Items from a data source

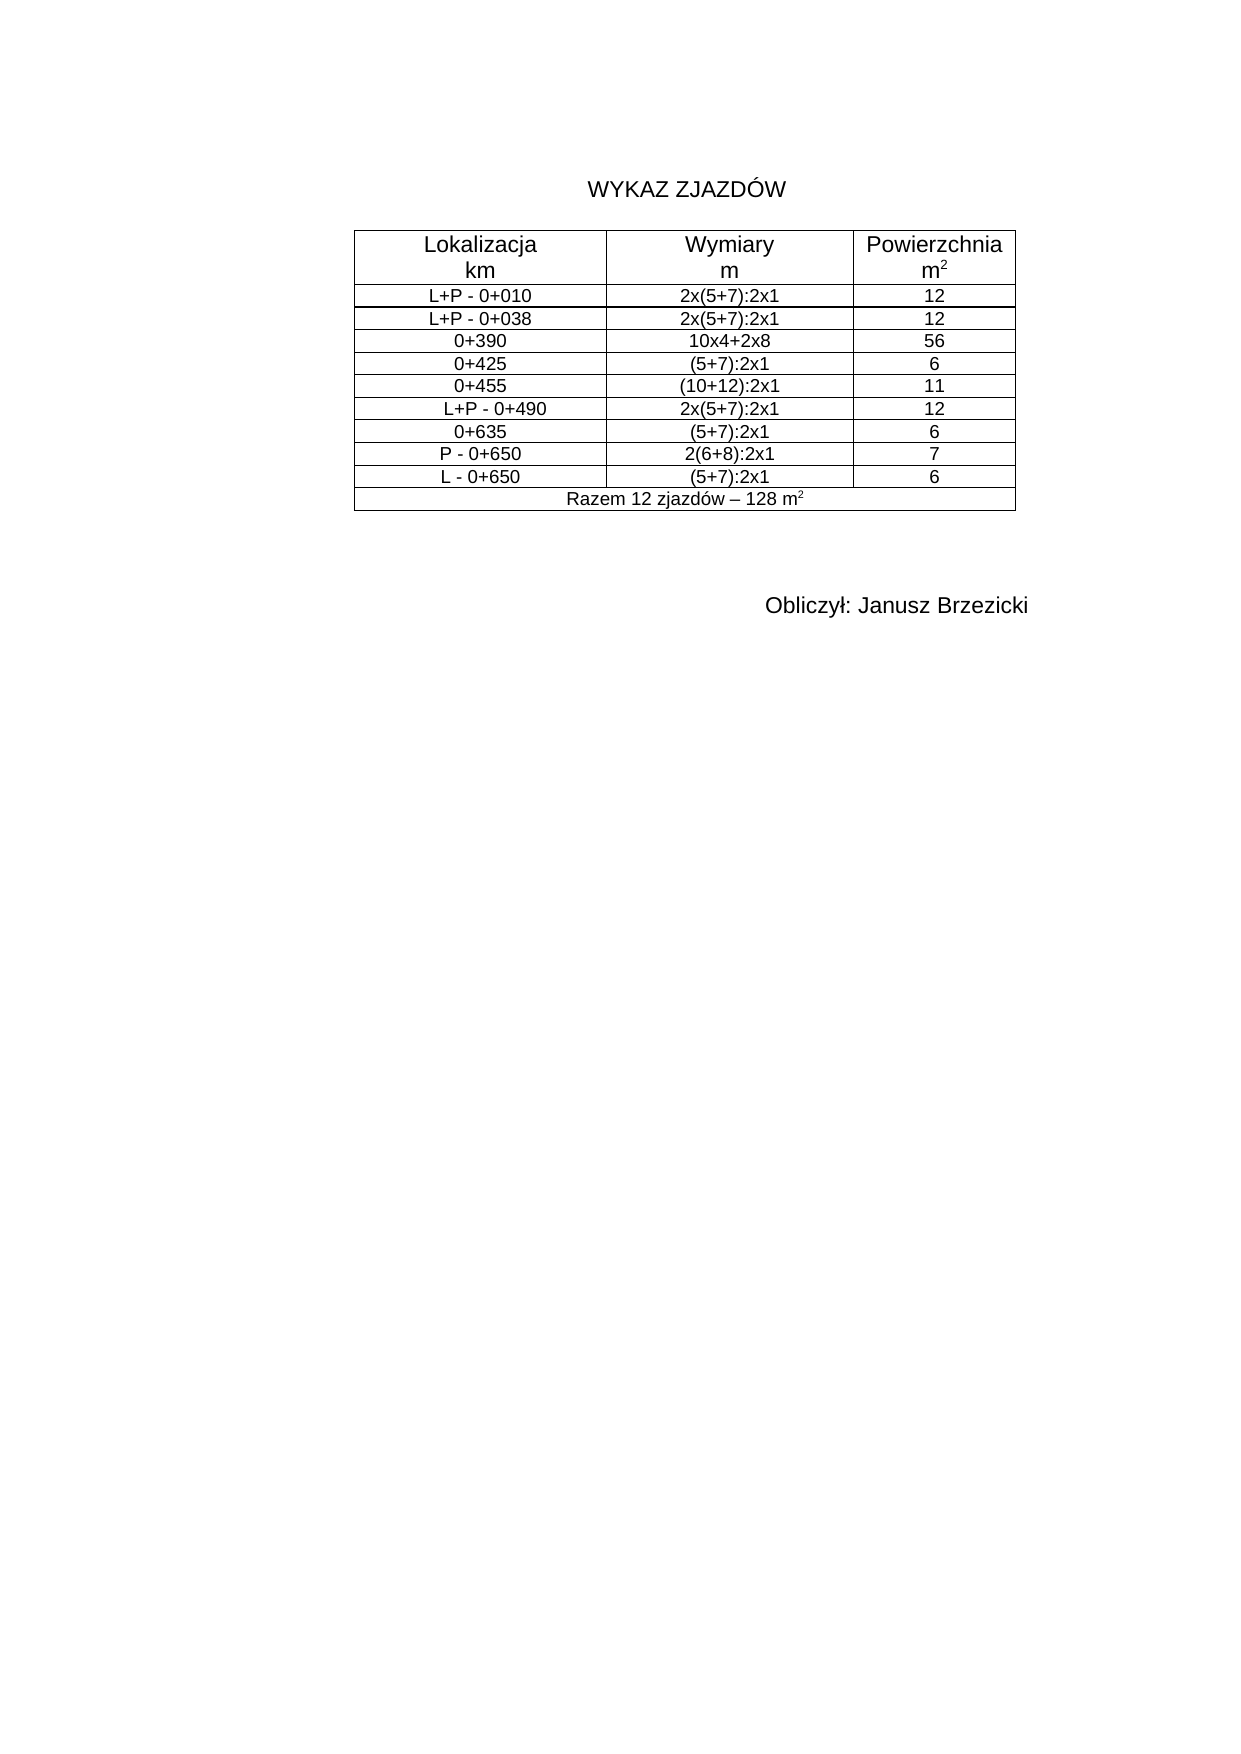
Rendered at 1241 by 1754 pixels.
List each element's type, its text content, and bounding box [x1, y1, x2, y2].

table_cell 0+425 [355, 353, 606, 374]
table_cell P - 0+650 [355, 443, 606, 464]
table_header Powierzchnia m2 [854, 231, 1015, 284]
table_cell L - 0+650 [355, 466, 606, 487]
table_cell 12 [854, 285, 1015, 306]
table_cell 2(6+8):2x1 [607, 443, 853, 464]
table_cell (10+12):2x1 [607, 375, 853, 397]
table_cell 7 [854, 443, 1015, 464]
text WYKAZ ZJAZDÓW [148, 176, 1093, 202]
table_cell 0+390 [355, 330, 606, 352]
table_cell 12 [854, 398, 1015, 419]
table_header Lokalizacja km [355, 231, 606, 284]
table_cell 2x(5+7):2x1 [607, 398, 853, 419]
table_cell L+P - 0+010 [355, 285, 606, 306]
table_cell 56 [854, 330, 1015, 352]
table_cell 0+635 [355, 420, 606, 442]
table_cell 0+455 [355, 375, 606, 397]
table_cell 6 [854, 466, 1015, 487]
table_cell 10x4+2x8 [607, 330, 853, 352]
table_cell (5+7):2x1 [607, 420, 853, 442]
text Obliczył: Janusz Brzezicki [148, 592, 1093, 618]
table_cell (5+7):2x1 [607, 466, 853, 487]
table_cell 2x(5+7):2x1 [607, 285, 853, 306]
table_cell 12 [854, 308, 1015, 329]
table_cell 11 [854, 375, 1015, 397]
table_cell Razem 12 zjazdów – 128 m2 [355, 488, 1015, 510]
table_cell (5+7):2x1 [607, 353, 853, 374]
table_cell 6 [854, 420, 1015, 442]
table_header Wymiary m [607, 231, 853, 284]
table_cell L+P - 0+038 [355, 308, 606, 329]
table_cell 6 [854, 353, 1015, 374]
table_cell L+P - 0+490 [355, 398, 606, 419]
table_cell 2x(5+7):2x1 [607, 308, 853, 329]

* * *

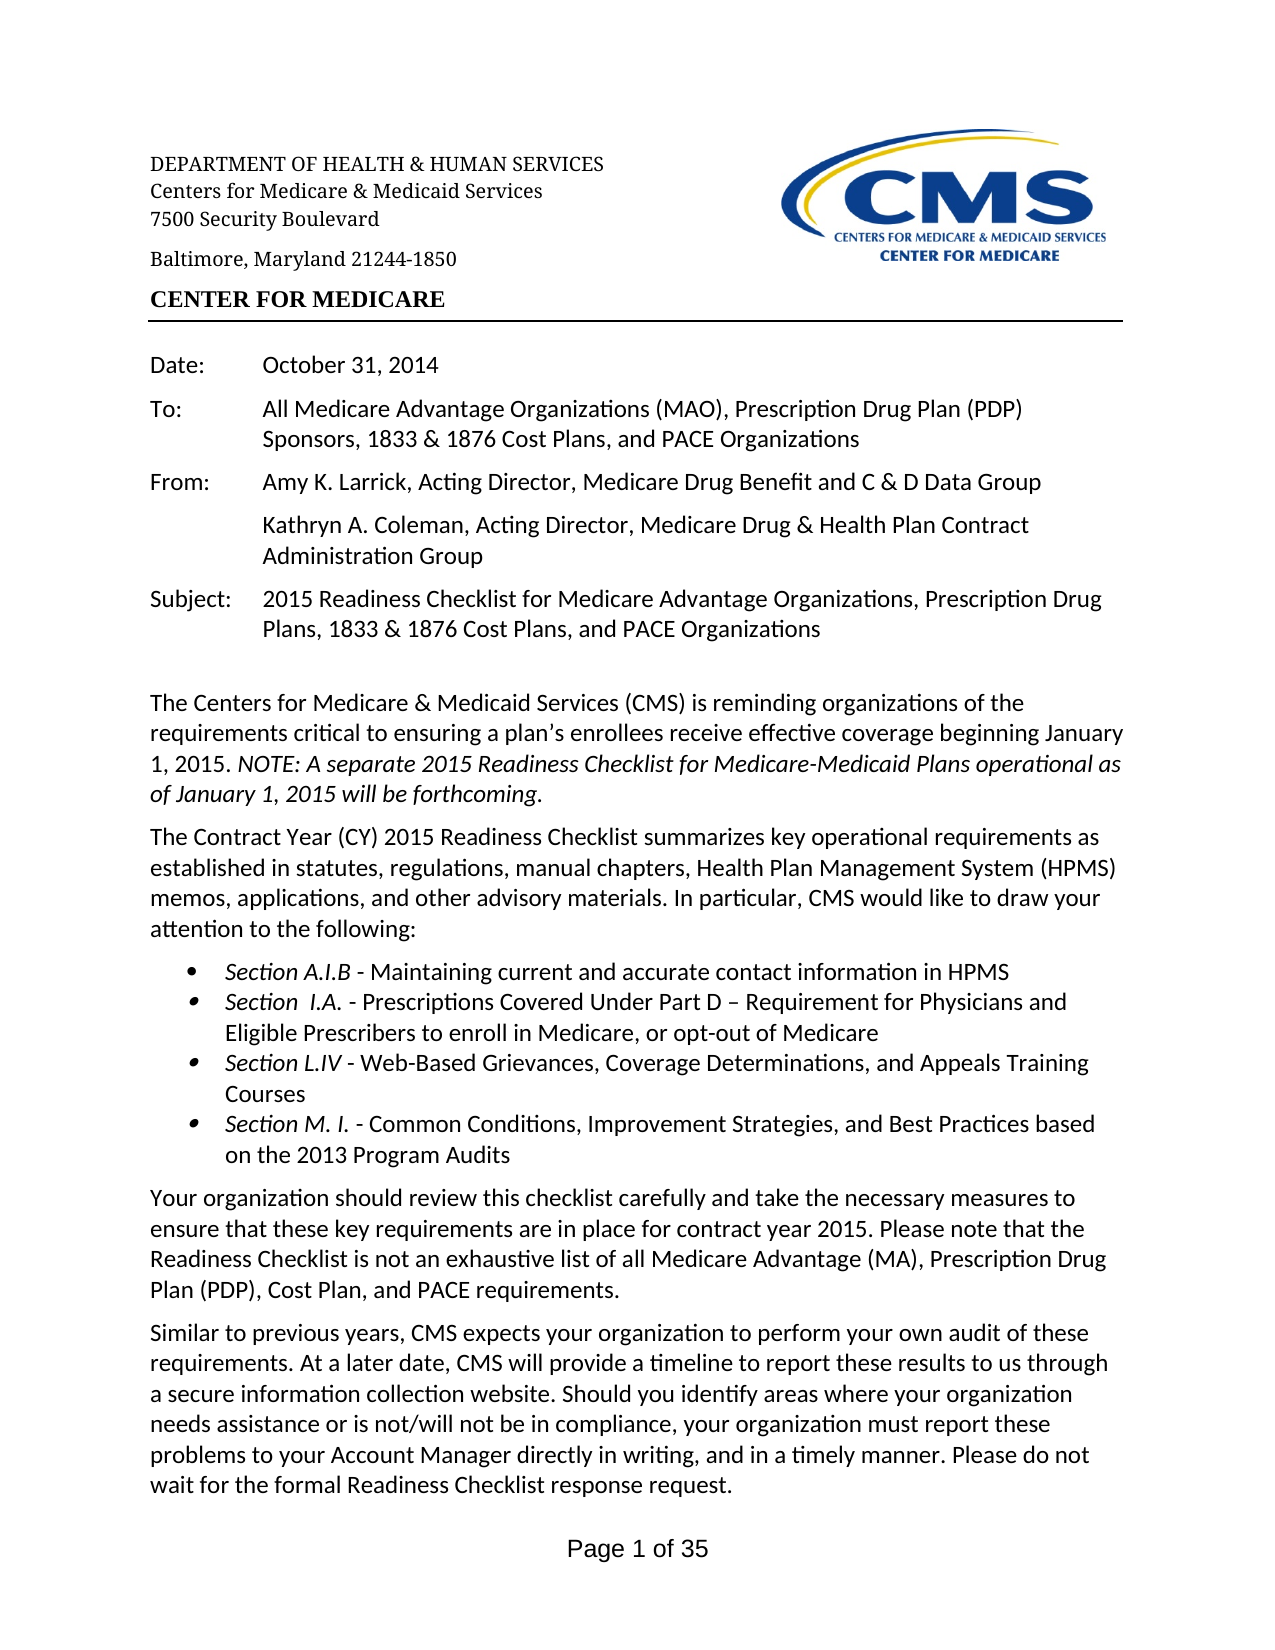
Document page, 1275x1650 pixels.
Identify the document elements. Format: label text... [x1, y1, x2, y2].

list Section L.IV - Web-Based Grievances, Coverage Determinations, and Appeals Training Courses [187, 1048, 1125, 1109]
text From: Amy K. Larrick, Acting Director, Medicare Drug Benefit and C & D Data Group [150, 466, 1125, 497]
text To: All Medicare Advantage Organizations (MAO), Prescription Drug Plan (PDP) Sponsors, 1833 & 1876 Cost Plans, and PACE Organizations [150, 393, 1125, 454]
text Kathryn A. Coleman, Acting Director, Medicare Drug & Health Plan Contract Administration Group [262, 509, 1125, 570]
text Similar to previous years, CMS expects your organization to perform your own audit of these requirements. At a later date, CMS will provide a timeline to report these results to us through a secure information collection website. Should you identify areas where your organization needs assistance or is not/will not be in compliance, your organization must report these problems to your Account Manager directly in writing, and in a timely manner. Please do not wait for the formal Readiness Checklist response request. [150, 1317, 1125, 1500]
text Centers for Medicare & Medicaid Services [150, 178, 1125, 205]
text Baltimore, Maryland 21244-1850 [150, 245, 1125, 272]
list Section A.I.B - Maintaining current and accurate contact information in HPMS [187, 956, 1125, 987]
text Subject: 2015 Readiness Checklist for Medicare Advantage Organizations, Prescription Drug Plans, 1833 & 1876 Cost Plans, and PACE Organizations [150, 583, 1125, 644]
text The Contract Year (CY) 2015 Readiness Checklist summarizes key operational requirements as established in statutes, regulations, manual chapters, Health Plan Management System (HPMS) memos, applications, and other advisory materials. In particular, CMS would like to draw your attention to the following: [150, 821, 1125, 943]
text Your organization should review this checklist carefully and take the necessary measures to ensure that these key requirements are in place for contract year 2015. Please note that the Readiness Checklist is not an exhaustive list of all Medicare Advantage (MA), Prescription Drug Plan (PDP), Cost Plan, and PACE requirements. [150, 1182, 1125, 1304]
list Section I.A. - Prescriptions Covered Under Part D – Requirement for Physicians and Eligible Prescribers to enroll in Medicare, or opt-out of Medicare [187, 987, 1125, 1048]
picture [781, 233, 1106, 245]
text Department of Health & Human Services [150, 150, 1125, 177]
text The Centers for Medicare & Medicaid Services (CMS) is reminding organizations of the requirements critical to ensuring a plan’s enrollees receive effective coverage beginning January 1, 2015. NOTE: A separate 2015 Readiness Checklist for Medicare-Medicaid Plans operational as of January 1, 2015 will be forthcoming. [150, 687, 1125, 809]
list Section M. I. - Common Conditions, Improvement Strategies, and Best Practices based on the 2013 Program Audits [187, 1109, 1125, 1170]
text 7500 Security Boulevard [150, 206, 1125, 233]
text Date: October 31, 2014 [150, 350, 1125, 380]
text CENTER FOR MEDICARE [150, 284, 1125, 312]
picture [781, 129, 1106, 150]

==

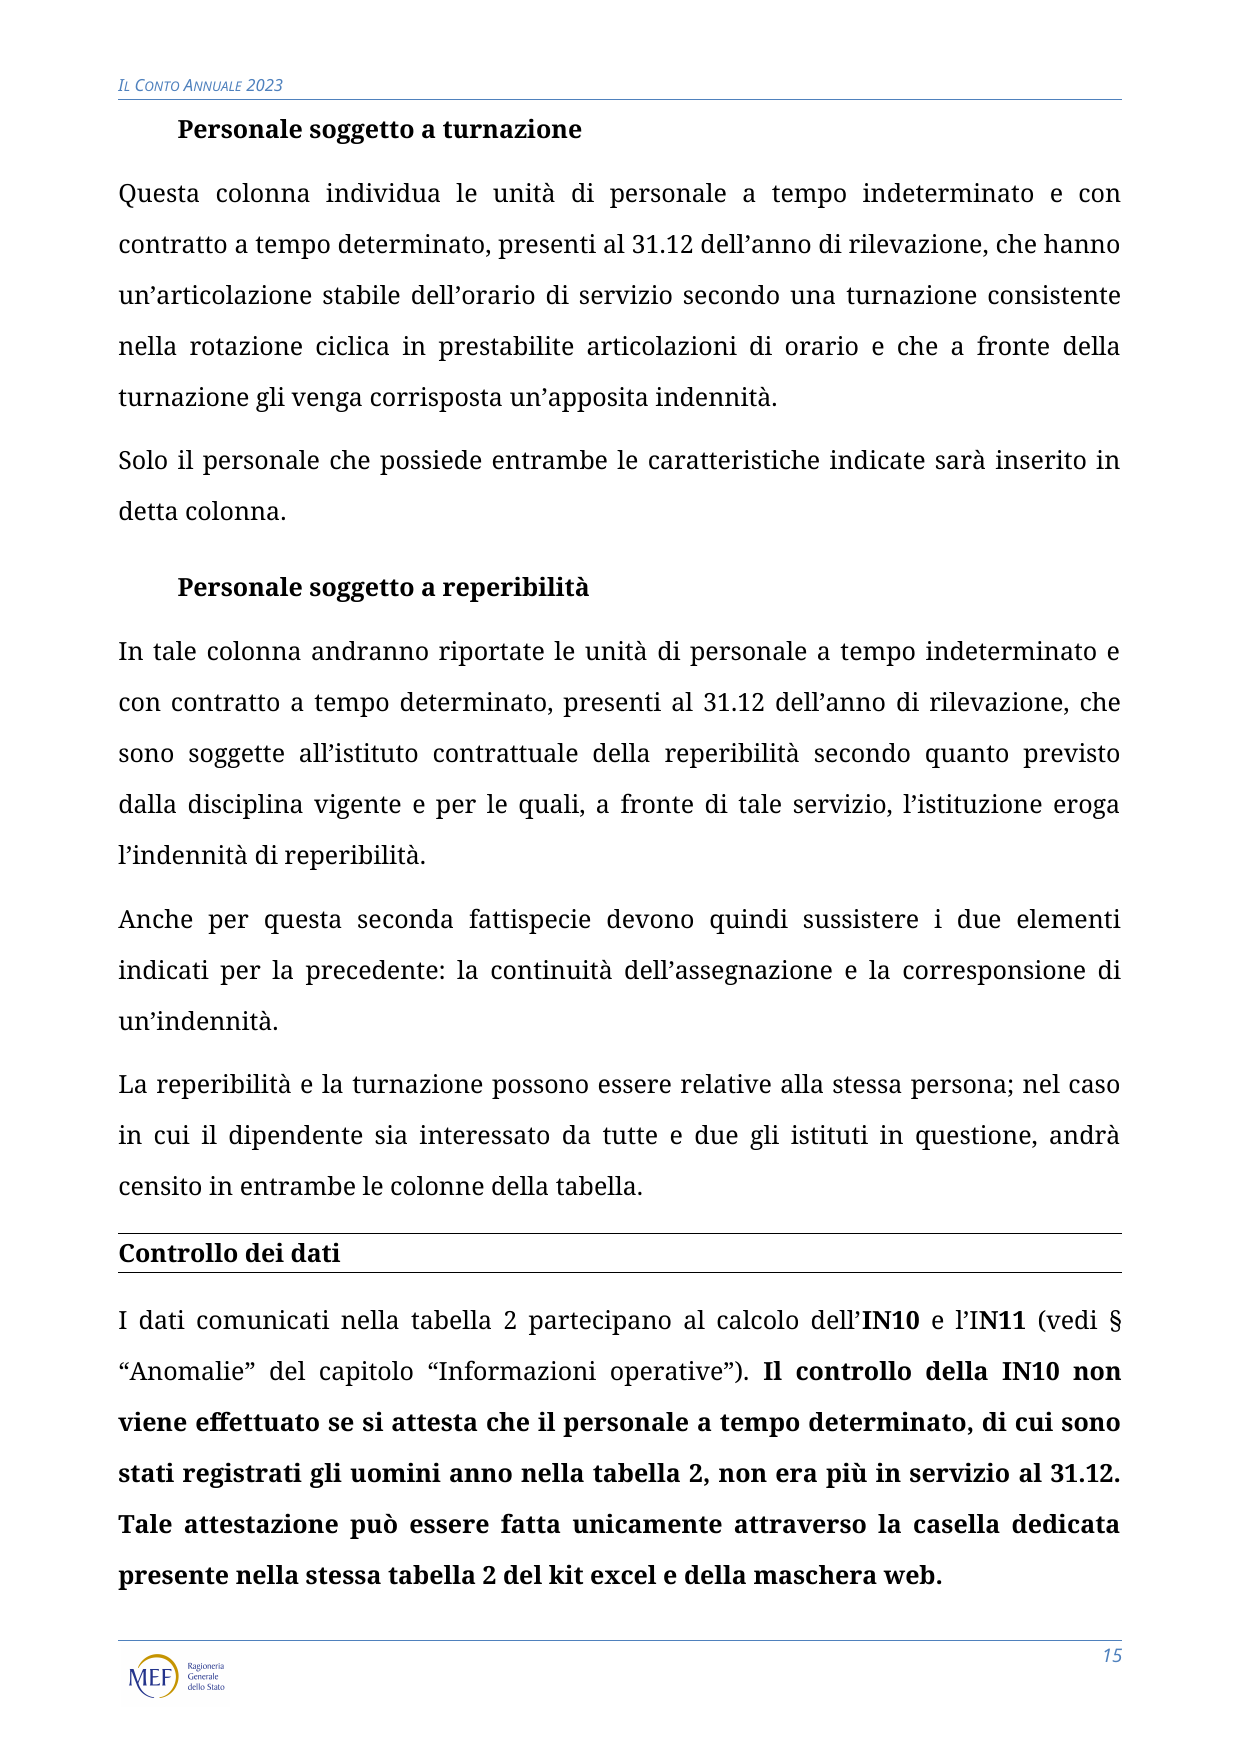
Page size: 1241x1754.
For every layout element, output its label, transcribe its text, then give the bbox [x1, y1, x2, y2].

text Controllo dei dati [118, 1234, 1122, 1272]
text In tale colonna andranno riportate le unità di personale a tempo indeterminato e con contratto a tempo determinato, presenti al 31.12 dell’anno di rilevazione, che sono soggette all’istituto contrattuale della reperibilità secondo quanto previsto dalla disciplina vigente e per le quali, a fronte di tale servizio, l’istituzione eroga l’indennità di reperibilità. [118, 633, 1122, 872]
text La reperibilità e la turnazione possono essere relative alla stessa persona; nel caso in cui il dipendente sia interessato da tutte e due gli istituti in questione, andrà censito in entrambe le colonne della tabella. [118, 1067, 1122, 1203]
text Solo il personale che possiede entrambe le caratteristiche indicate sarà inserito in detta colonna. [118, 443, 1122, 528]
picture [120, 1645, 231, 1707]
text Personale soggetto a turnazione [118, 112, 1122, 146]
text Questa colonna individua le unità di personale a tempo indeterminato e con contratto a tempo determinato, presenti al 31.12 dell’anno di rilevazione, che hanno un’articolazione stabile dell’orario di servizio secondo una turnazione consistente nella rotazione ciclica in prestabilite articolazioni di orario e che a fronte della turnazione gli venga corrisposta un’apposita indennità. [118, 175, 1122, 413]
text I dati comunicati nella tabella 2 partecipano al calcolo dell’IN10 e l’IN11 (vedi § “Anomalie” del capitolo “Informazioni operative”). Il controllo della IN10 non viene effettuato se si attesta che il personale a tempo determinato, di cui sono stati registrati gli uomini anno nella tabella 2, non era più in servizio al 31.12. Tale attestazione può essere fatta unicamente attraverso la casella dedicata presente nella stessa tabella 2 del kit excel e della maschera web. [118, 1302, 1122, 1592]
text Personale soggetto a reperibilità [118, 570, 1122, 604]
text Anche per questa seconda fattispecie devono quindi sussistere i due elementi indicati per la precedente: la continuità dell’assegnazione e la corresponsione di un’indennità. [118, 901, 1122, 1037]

Exercise objective ▸ Write only the number of lines above in which the word "Group" is found.

Answer below ▸ 2